• **Brief A**: In the blog post about the death of Candide, which theater did the writer and companion pick for their night out?
• **Brief B**: Revise the records from their first line through the line containing "reading: 66; mL", changing "Drafting" to "Writing" and leaving everything else as it is. Return only those lines.

• **Passage provided**:
********************
“I’m so bored. I hate my life.” - Britney Spears

Das Langweilige ist interessant geworden, weil das Interessante angefangen hat langweilig zu werden. – Thomas Mann

"Never for money/always for love" - The Talking Heads

Monday, October 14, 2013

the death of Candide

I’m here to tell you that Candide is dead. Deader than Buffalo Bill. Deader than God.
This point was borne home to me Saturday night.
The plan was the babysitter, a movie, dinner. Going through the offerings, we decided that the Aero theater on Montana, being close and being sorta arty, was the place to go. There was a Diablo Cody premier there – her movie, Paradise. Diablo Cody rang a distant bell in a dusty part of my memory, which I refreshed with Wikipedia. We’d seen her last movie, or the movie she wrote, in Paris – a good night!
She was supposed  to do the Q and A at the Aero after the movie was over. We figured we’d duck out of that, go sneaking off to some restaurant that would surely be open on Montana.
In fact, we ended up sneaking out at about the point the movie, after its experiment with satire blew up in its face, made a turn towards sentiment. I believe at this point our heroine was getting in a taxi cab after telling her two new friends that she did not come to Vegas to be coddled.
No, as those who hadn’t ducked out at this point knew all too well, she had come to Vegas to Sin! The variation of the Candide plot as it played out here was that simple or even, I’d say, simpleminded. As opposed to Alexander Pope’s Essay on Man, which sought to  “Laugh where we must, be candid where we can;.
********************
Measuring device reading data
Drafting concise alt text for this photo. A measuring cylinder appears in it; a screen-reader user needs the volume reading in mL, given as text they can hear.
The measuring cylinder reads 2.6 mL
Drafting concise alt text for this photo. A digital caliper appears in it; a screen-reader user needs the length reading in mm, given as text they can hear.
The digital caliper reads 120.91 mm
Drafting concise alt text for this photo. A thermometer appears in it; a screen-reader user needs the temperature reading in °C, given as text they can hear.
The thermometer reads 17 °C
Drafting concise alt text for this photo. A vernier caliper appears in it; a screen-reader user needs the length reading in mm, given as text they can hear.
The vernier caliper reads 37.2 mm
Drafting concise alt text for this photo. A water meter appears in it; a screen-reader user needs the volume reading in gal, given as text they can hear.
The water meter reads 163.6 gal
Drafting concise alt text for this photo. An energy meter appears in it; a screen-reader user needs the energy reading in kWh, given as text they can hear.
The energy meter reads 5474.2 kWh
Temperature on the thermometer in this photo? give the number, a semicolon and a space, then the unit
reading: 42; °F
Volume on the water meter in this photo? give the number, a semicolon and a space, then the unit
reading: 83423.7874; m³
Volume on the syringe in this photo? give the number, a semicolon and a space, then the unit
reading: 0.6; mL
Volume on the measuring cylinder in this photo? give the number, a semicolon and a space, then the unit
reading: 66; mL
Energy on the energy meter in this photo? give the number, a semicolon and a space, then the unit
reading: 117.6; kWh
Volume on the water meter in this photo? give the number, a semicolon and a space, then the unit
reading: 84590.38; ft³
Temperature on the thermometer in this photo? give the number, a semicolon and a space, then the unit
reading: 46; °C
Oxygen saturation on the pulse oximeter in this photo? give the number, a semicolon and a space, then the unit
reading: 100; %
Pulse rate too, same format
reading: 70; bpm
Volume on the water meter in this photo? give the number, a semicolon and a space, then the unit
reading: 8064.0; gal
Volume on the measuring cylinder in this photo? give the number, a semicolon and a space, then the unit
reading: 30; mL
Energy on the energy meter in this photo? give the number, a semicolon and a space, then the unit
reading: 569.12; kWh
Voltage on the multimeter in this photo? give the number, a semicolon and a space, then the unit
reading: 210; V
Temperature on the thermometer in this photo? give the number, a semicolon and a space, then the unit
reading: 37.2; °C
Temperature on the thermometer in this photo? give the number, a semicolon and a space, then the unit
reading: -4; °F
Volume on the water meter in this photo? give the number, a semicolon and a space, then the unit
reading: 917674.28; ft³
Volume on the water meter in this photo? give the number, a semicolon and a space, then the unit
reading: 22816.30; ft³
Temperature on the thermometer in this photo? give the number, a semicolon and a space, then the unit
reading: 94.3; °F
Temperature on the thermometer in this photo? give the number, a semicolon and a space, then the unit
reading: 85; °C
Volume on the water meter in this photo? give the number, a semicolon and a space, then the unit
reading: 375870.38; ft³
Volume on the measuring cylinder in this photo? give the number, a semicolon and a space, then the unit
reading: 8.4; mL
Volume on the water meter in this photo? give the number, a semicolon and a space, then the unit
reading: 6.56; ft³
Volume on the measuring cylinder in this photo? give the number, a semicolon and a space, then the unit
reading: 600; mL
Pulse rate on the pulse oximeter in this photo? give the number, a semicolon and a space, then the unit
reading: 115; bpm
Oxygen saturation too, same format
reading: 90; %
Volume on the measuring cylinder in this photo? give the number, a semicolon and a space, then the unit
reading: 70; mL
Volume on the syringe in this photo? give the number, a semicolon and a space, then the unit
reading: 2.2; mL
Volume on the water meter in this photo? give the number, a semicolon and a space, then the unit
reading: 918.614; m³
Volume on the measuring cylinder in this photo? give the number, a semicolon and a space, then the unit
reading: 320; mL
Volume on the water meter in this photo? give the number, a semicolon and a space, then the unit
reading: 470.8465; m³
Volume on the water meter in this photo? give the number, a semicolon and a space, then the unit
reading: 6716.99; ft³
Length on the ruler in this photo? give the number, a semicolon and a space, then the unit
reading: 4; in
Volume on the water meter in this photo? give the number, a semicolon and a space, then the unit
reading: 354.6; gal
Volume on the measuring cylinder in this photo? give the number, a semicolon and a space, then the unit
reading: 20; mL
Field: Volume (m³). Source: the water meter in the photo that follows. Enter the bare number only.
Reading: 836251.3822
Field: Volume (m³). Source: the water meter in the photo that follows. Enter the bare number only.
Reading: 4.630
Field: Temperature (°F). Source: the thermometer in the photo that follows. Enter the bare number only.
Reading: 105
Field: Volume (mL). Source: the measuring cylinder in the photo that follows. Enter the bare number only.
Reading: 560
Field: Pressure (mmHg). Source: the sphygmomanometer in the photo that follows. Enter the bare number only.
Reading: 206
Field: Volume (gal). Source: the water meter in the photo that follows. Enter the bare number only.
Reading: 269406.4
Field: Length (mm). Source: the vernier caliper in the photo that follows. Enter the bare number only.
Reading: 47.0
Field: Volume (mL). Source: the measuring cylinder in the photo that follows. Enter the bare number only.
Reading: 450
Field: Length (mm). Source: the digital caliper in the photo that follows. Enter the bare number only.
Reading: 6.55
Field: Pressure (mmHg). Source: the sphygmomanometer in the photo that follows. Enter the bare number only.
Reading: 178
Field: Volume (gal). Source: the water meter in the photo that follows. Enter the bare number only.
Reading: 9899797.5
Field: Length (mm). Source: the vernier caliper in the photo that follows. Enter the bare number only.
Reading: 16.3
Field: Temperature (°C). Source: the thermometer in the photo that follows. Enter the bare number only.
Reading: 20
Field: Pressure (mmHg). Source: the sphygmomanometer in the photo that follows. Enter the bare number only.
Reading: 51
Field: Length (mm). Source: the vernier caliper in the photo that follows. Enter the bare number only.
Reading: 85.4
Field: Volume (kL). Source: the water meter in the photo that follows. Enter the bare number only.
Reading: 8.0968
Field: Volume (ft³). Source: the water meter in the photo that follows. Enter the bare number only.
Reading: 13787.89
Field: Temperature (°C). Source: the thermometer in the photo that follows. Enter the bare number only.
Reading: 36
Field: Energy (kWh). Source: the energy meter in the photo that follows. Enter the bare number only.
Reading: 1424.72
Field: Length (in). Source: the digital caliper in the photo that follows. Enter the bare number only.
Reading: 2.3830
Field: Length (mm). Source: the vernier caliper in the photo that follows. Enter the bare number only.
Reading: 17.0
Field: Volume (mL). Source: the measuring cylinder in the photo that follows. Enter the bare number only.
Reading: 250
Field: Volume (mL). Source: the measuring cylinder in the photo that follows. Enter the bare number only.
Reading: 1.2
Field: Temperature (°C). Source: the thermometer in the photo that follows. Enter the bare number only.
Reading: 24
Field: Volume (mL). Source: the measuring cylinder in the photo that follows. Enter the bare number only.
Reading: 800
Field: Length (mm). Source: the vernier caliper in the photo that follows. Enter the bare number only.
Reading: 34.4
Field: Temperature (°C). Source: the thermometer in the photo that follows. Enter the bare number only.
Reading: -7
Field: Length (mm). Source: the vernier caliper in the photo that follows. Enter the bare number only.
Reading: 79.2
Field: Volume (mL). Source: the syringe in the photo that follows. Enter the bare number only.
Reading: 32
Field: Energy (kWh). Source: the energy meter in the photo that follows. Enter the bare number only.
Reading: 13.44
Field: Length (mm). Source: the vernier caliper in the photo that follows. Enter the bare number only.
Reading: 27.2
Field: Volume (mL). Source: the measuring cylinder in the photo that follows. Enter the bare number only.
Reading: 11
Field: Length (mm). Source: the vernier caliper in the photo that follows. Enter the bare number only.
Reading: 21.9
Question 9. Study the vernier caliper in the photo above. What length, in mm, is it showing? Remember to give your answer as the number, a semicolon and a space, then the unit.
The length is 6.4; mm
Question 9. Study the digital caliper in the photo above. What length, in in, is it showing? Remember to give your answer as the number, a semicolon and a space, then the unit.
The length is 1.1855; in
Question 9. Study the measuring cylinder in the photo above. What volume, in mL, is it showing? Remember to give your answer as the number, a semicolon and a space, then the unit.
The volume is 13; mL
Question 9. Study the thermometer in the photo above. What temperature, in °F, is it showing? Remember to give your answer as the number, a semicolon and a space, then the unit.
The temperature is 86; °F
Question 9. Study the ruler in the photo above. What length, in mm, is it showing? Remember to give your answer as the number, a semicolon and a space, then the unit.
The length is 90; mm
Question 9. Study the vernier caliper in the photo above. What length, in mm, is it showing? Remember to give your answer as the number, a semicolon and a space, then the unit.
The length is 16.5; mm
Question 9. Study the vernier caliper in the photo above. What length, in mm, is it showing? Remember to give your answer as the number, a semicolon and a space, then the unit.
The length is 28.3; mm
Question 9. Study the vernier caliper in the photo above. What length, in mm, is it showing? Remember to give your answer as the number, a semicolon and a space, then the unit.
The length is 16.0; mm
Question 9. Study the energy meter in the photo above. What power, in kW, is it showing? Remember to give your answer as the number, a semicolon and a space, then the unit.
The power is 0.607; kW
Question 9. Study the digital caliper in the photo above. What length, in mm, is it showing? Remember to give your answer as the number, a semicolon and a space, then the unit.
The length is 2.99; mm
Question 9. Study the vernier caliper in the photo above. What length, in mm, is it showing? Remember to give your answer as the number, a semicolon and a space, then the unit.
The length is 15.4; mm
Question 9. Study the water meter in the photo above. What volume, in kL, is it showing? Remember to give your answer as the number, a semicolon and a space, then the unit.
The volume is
********************
• **Answer space A**: The Aero theater on Montana.

• **Answer space B**:
Writing concise alt text for this photo. A measuring cylinder appears in it; a screen-reader user needs the volume reading in mL, given as text they can hear.
The measuring cylinder reads 2.6 mL
Writing concise alt text for this photo. A digital caliper appears in it; a screen-reader user needs the length reading in mm, given as text they can hear.
The digital caliper reads 120.91 mm
Writing concise alt text for this photo. A thermometer appears in it; a screen-reader user needs the temperature reading in °C, given as text they can hear.
The thermometer reads 17 °C
Writing concise alt text for this photo. A vernier caliper appears in it; a screen-reader user needs the length reading in mm, given as text they can hear.
The vernier caliper reads 37.2 mm
Writing concise alt text for this photo. A water meter appears in it; a screen-reader user needs the volume reading in gal, given as text they can hear.
The water meter reads 163.6 gal
Writing concise alt text for this photo. An energy meter appears in it; a screen-reader user needs the energy reading in kWh, given as text they can hear.
The energy meter reads 5474.2 kWh
Temperature on the thermometer in this photo? give the number, a semicolon and a space, then the unit
reading: 42; °F
Volume on the water meter in this photo? give the number, a semicolon and a space, then the unit
reading: 83423.7874; m³
Volume on the syringe in this photo? give the number, a semicolon and a space, then the unit
reading: 0.6; mL
Volume on the measuring cylinder in this photo? give the number, a semicolon and a space, then the unit
reading: 66; mL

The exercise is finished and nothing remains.